- _WHAT TO DO_:
Output the data below exactly, without images.

- _SUPPLIED MATERIAL_:
====================
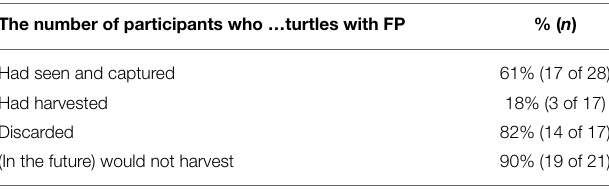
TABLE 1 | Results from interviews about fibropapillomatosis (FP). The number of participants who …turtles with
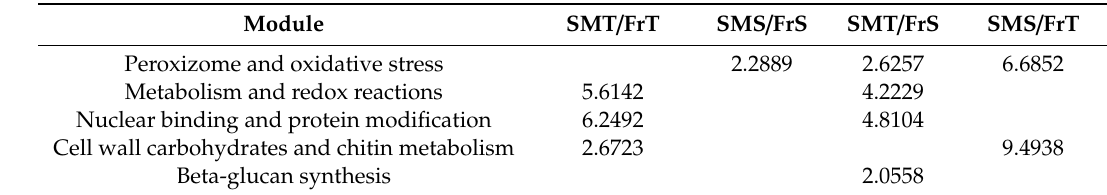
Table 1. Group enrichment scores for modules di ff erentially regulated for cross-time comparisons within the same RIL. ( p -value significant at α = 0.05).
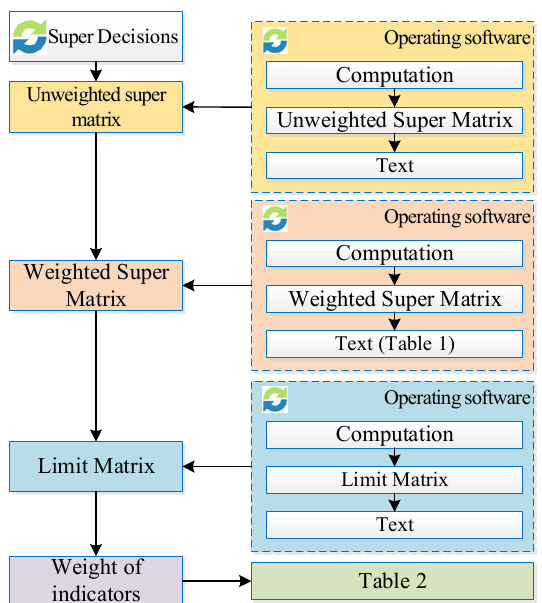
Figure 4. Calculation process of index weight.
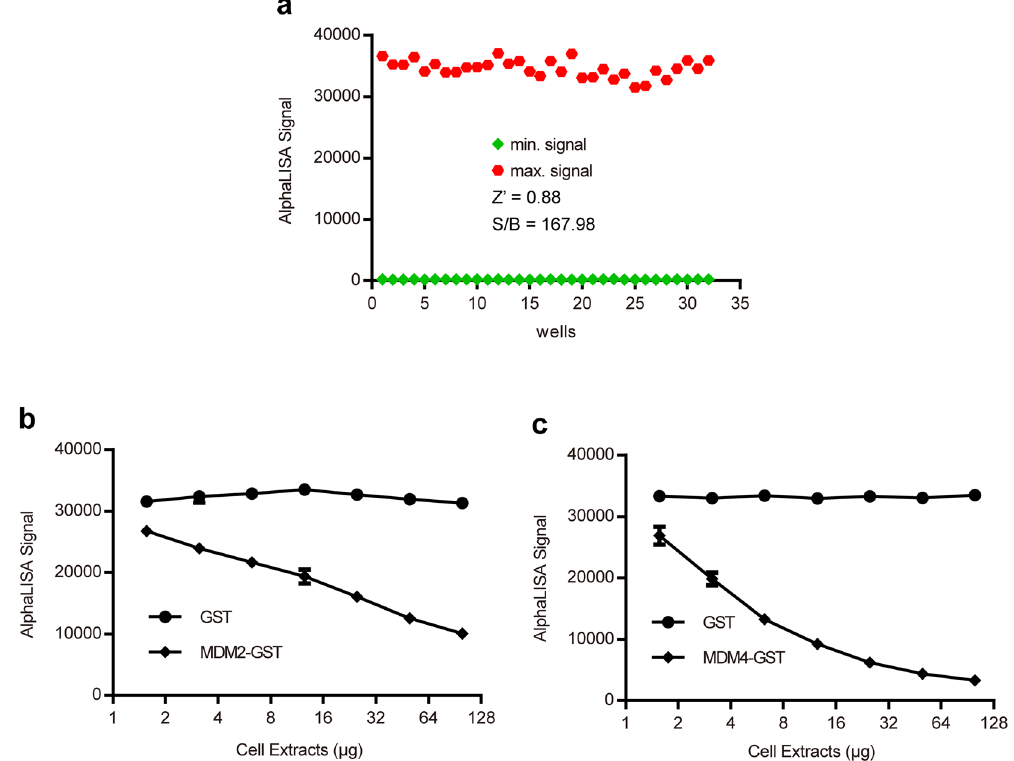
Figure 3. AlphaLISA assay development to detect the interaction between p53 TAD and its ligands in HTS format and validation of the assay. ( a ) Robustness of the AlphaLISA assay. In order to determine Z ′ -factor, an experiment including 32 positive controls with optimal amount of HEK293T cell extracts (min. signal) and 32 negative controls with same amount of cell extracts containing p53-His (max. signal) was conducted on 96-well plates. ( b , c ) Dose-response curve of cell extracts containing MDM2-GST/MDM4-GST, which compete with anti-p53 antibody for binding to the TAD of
====================
- _SOLUTION_:
TABLE 1 | Results from interviews about fibropapillomatosis (FP). The number of participants who …turtles with
Table 1. Group enrichment scores for modules di ff erentially regulated for cross-time comparisons within the same RIL. ( p -value significant at α = 0.05).
Figure 4. Calculation process of index weight.
Figure 3. AlphaLISA assay development to detect the interaction between p53 TAD and its ligands in HTS format and validation of the assay. ( a ) Robustness of the AlphaLISA assay. In order to determine Z ′ -factor, an experiment including 32 positive controls with optimal amount of HEK293T cell extracts (min. signal) and 32 negative controls with same amount of cell extracts containing p53-His (max. signal) was conducted on 96-well plates. ( b , c ) Dose-response curve of cell extracts containing MDM2-GST/MDM4-GST, which compete with anti-p53 antibody for binding to the TAD of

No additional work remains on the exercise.